Moody's Investors Service downgraded on Tuesday Lebanon's government bond ratings to B2 from B1 and maintained the negative outlook.
The key drivers of the rating action according to Moody's are the rise in the main government debt metrics, the harmful repercussions of the spillover from the Syrian crisis on government finances, economic growth and political stability.
Moody's forecast is that current debt trends are likely to continue to deteriorate in the next two years. A combination of lower growth and ongoing political paralysis, exacerbated by the spillover effects of the Syrian crisis, which led to a large increase in the fiscal deficit, in turn raising the debt burden.
Lebanon has managed with a very high debt burden for many years, having reached 175% of GDP in 2006, but domestic political turmoil poses a challenge to fiscal consolidation, the report said.

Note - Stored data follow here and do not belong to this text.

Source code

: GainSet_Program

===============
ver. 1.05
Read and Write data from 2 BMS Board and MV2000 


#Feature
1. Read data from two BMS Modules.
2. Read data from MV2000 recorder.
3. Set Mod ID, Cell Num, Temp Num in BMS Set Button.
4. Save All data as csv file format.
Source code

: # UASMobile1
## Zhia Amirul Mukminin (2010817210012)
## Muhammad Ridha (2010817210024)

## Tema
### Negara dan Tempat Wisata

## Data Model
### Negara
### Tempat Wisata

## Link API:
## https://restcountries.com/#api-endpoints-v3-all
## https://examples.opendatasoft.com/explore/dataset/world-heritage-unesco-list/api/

It attributed the downgrade to the vacuum in the presidential post as well. The report stated: “The country has been without a President since May 2014 due to lack of agreement among the main political groups. While the presidency lacks significant formal powers the inability to reach a consensus candidate highlights the current institutional challenges. And on November 5th the Lebanese parliament voted to extend its term and moved the next legislative election to May 2017. The election was originally due to be held on May 2013.”
The report added that the negative outlook reflects expectations that economic growth has declined sharply and there is little sign of a return to potential in the near term, and that slower economic conditions will pose additional fiscal challenges, which are likely to impede a reversal of worsening debt metrics.
It is worth noting that downgrading Lebanon’s government bond ratings affects the rating of its banks as well.